Leaving the pictures out, transcribe the records below exactly.

[Photos with calibration data]

>>>>>

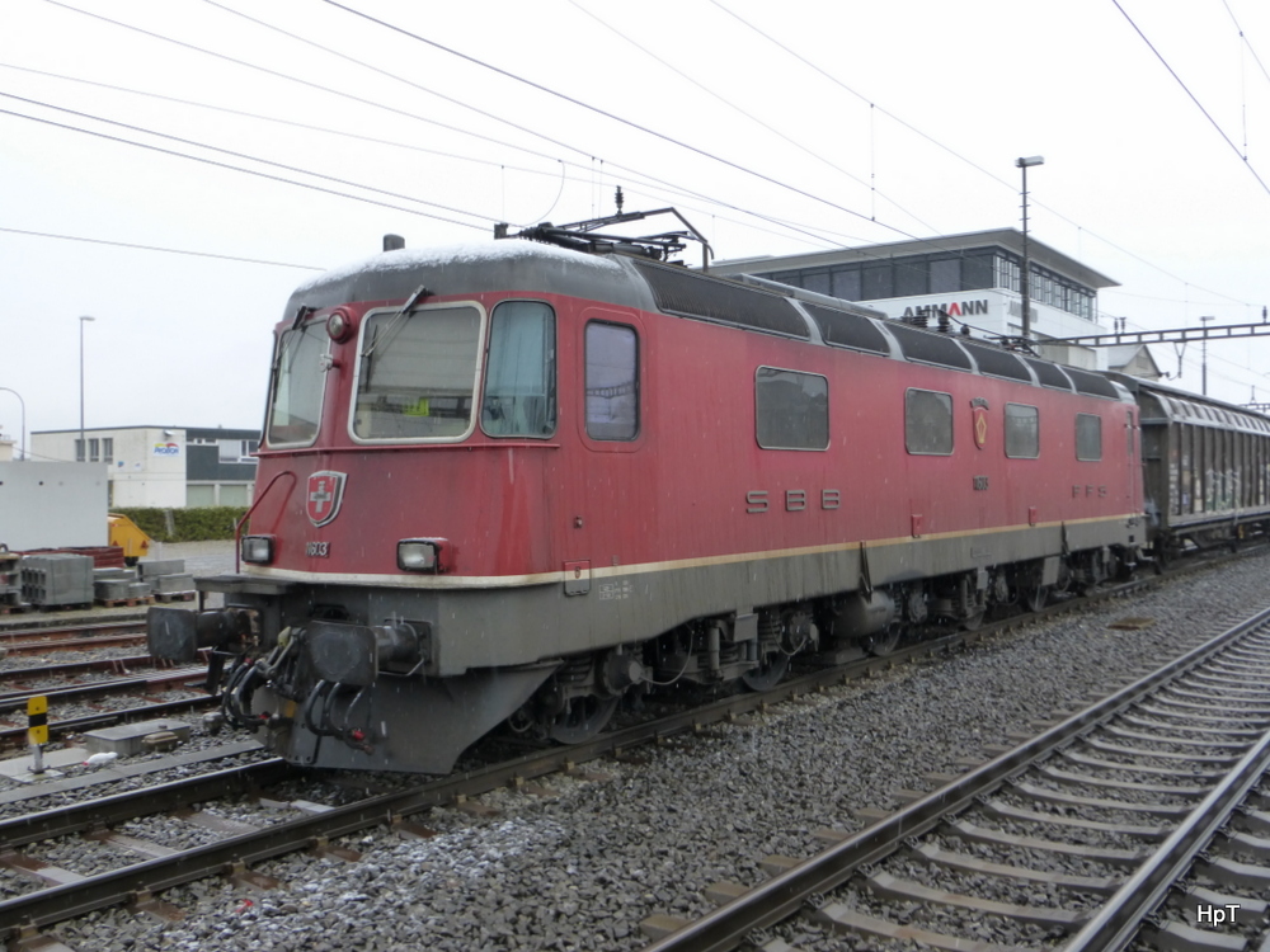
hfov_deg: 58.4
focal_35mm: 31
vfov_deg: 45.4
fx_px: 1137
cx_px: 635
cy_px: 476
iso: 160
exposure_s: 1/160
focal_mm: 5.4
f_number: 4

<<<<<

(EXERCISE SOLUTION)
hfov_deg: 58.4
focal_35mm: 31
vfov_deg: 45.4
fx_px: 1137
cx_px: 635
cy_px: 476
iso: 160
exposure_s: 1/160
focal_mm: 5.4
f_number: 4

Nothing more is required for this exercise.